DUBAI (Dow Jones)–Drydocks World, Dubai’s shipyard arm, is considering the sale of its entire Southeast Asian ship-building and repair operations in an effort to advance the restructuring of $2.2 billion of the company’s debt, three bankers familiar with the situation said.
The bankers said that auditors have conducted an analysis of the Asian assets and are currently reviewing a wide range of candidates interested in purchasing some or all of the operations. They said that Drydocks is preparing to draw up a shortlist of potential bidders, which include ship repair and ship building specialists.
“The company is pursuing a sale of the Southeast Asian business, there are plenty of candidates that have expressed an interest,” said one of the bankers familiar with the talks. Drydock’s Asian operations consist of four shipyards in Singapore and Indonesia, specializing in rig building, shipbuilding, repair and conversion.

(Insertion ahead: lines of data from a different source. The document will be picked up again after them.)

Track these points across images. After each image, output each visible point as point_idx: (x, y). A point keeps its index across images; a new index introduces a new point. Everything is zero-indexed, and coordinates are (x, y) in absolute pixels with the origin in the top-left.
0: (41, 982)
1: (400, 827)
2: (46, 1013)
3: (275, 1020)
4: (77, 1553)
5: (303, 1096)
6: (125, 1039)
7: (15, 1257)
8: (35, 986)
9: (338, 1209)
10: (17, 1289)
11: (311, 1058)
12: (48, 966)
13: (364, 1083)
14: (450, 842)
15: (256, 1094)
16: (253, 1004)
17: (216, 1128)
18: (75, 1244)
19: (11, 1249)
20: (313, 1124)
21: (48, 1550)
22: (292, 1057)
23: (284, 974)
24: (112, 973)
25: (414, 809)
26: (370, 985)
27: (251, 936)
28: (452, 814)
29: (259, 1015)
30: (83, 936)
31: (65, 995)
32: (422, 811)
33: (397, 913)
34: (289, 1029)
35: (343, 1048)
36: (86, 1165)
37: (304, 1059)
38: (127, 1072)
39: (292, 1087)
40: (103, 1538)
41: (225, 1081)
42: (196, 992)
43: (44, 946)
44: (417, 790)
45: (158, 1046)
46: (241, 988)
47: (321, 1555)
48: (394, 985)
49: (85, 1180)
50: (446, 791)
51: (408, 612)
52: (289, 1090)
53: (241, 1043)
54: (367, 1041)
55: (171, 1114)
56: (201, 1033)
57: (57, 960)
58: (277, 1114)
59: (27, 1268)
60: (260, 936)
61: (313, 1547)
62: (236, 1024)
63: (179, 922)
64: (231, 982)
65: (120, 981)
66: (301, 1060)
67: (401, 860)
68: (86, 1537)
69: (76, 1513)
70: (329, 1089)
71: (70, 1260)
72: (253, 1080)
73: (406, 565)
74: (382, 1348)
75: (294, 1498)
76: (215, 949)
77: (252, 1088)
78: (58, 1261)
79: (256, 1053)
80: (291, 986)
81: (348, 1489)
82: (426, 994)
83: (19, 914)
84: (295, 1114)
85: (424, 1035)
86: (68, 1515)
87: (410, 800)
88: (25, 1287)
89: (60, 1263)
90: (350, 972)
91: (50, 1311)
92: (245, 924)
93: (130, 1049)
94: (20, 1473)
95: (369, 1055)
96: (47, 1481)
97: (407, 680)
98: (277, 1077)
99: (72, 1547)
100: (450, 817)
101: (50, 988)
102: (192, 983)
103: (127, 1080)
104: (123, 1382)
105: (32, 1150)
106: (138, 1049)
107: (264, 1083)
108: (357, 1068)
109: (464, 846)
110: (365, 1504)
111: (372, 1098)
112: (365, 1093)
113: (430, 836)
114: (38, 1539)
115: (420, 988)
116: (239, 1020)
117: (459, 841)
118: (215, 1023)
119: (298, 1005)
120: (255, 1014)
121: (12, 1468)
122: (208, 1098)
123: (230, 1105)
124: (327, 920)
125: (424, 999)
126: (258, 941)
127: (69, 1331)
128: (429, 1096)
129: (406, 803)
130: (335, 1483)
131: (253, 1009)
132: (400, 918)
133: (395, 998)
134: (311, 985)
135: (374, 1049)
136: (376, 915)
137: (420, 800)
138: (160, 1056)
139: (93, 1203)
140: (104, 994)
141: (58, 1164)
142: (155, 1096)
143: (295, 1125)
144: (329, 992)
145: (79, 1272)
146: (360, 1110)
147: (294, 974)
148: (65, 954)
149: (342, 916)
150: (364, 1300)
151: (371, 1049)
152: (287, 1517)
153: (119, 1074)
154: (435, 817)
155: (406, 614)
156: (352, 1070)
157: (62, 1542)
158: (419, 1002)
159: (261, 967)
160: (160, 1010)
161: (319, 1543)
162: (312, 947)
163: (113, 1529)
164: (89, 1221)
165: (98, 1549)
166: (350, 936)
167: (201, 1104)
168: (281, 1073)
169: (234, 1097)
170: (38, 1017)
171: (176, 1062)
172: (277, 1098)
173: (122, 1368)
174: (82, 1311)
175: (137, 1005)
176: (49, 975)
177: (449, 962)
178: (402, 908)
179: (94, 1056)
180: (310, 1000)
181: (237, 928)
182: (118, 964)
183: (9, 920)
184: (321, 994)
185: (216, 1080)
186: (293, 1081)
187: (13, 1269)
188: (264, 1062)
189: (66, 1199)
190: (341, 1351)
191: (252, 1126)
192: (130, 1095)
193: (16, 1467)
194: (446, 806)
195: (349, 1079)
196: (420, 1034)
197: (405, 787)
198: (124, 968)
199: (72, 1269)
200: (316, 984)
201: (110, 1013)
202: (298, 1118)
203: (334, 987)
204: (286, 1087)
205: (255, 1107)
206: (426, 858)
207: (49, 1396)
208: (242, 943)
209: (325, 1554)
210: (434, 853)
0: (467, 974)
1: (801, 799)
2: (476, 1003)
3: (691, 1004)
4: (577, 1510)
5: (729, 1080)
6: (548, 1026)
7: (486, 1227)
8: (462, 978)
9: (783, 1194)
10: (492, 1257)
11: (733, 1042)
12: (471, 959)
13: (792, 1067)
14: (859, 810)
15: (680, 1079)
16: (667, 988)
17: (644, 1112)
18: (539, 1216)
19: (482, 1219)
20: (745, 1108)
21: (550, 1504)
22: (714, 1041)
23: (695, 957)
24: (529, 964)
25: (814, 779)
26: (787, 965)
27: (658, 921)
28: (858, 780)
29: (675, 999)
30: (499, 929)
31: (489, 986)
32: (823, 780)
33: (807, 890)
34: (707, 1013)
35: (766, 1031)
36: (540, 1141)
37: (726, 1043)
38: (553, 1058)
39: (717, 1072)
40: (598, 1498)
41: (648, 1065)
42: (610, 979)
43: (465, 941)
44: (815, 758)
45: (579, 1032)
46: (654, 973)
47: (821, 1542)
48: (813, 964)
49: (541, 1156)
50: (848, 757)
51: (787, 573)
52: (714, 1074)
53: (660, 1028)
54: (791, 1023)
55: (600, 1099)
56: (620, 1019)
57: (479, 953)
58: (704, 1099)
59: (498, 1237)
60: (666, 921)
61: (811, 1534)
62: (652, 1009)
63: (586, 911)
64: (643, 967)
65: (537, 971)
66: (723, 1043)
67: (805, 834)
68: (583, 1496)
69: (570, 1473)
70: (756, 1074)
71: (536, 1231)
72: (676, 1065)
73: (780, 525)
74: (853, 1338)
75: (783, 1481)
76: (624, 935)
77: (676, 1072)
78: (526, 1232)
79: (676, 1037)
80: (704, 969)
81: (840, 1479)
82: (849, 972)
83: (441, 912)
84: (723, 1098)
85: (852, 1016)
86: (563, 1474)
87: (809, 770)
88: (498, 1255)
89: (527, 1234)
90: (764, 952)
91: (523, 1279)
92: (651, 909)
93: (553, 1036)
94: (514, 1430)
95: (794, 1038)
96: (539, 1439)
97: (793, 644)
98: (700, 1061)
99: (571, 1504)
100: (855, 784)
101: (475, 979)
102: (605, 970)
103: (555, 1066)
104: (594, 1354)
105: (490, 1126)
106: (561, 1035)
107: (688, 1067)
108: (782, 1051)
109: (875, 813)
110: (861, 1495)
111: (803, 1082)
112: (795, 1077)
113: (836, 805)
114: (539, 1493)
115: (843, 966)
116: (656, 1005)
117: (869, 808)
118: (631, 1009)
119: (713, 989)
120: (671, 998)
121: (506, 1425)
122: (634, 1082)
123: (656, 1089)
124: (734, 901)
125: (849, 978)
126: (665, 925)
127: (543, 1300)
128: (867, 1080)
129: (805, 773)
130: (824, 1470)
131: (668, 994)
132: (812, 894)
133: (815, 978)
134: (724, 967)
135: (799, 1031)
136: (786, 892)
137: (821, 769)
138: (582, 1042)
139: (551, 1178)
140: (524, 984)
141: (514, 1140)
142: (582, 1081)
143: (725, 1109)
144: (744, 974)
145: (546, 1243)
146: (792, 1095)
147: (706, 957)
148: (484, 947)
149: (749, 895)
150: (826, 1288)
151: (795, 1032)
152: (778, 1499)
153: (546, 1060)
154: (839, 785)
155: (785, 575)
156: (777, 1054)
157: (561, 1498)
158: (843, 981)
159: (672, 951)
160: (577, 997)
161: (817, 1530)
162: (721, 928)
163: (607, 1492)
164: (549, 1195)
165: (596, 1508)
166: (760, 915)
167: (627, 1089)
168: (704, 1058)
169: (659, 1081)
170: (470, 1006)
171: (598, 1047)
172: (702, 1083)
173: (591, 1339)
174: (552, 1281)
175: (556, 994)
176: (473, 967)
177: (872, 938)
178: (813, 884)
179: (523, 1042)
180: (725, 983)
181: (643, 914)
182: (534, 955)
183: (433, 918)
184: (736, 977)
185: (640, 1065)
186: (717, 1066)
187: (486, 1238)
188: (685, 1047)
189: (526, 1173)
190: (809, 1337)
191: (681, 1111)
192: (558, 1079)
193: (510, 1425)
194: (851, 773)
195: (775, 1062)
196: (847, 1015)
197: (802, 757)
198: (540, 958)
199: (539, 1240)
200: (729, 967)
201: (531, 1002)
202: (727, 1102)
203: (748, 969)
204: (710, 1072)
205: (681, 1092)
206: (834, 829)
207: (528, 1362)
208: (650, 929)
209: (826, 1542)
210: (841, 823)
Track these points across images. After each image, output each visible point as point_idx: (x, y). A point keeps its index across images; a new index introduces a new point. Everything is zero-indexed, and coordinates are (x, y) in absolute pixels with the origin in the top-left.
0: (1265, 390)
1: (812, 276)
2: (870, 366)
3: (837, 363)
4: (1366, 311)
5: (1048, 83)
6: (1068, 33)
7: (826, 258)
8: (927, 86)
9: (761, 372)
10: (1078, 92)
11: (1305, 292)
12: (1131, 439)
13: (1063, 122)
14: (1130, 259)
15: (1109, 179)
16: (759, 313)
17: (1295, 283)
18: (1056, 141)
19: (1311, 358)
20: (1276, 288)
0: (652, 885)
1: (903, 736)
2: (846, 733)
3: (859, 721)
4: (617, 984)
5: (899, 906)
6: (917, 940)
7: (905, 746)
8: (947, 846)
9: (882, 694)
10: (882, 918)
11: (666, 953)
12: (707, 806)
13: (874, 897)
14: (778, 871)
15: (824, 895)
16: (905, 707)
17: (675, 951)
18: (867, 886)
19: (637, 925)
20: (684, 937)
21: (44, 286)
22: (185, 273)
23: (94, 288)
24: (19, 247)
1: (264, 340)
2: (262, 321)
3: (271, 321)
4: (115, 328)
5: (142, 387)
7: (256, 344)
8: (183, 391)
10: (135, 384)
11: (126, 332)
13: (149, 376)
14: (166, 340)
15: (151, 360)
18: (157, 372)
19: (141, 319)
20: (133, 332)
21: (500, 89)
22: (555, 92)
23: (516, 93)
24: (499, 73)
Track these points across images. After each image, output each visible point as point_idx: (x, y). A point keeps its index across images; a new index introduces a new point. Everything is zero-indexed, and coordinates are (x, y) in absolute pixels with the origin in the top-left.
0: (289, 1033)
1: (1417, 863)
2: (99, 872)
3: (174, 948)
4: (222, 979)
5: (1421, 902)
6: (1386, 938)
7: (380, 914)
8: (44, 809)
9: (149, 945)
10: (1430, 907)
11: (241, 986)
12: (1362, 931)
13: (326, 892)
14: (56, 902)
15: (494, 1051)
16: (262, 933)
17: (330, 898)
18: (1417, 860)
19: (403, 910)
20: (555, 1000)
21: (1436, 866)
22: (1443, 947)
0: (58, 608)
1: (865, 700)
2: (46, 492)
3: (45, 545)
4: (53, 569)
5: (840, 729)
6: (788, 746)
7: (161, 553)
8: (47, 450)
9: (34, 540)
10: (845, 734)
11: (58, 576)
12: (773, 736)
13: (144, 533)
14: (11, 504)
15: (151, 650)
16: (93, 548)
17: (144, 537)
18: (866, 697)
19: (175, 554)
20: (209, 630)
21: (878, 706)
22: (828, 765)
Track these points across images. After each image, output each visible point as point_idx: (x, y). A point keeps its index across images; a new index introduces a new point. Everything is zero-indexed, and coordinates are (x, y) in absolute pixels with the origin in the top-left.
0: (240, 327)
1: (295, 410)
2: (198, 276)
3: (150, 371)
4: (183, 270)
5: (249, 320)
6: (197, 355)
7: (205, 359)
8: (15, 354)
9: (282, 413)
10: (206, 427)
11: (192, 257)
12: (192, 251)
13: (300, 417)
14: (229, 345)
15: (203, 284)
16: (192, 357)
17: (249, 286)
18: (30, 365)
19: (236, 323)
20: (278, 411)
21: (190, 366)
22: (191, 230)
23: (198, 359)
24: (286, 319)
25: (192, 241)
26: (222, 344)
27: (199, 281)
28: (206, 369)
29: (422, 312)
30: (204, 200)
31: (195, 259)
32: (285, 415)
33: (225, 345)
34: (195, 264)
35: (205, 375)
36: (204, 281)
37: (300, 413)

In a statement, Drydocks didn’t comment specifically on whether it plans to sell its Southeast Asian business but said it “will continue to explore opportunities and seek to develop the best path forward to its operation.”
“The company has said and from inception that it will re align and rationalize its operation,” the Drydocks statement added.
Drydocks purchased the Southeast Asian assets in 2007 for about $2.2 billion, backed by financing from a wide syndicate of local and international banks. Drydocks, like a number of government controlled companies in Dubai, borrowed heavily to purchase assets just before the onset of the global financial crisis in 2008. Though its shipyard in Dubai has been thriving, the performance of the Asian businesses has been disappointing, bankers said.
Talks on restructuring the company’s debt have been underway since mid-2010, but progress has been slow. Last year, the Dubai government turned down a request that it provide a guarantee for the debt.
HSBC, Standard Chartered, Lloyds TSB, ING, DBS and Mashreq are the members of a coordinating committee leading the restructuring talks, one of the bankers said, while McKinsey is acting as an advisor to Drydocks.
Bankers said that the sale of the Southeast Asian assets would provide cash to help pay back the Drydocks debt, but it could also raise difficulties in that the company is likely to only get only a small fraction of what it originally paid for the assets in any sale.
The company and its bankers would need to discuss how to bridge the gap between what it can fetch for the Asian business and the original purchase price, the bankers said.
Moreover, valuing the Southeast Asian assets is complicated because potential bidders have signaled interest in different parts of the business. It is also hard to assess the value of the vessels that are currently under construction in the company’s Southeast Asian shipyards, they said.
But a sale of the Asian business, while far from certain, would mean the company’s focus will shift again to the Dubai-based shipyard, which is considered much more commercially viable and therefore could gain easier access to funding for now and once the debt restructuring talks are completed.
Drydocks is a ship-building and repair company based in Dubai and owned by Dubai World, which in turn is controlled by the government of Dubai. Dubai World finalized a $25 billion debt restructuring in 2011 that didn’t include Drydocks.
Drydocks chairman Khamis Juma Buamim was quoted in December as saying that the company hopes to complete a deal on its debt restructuring by the end of March, and is considering joint ventures in Asia to improve the business.
But bankers said that a complete sale of the assets is now the company’s priority. “Establishing joint ventures is still the way forward in the scenario a sale doesn’t materialize,” said one of the bankers familiar with the talks.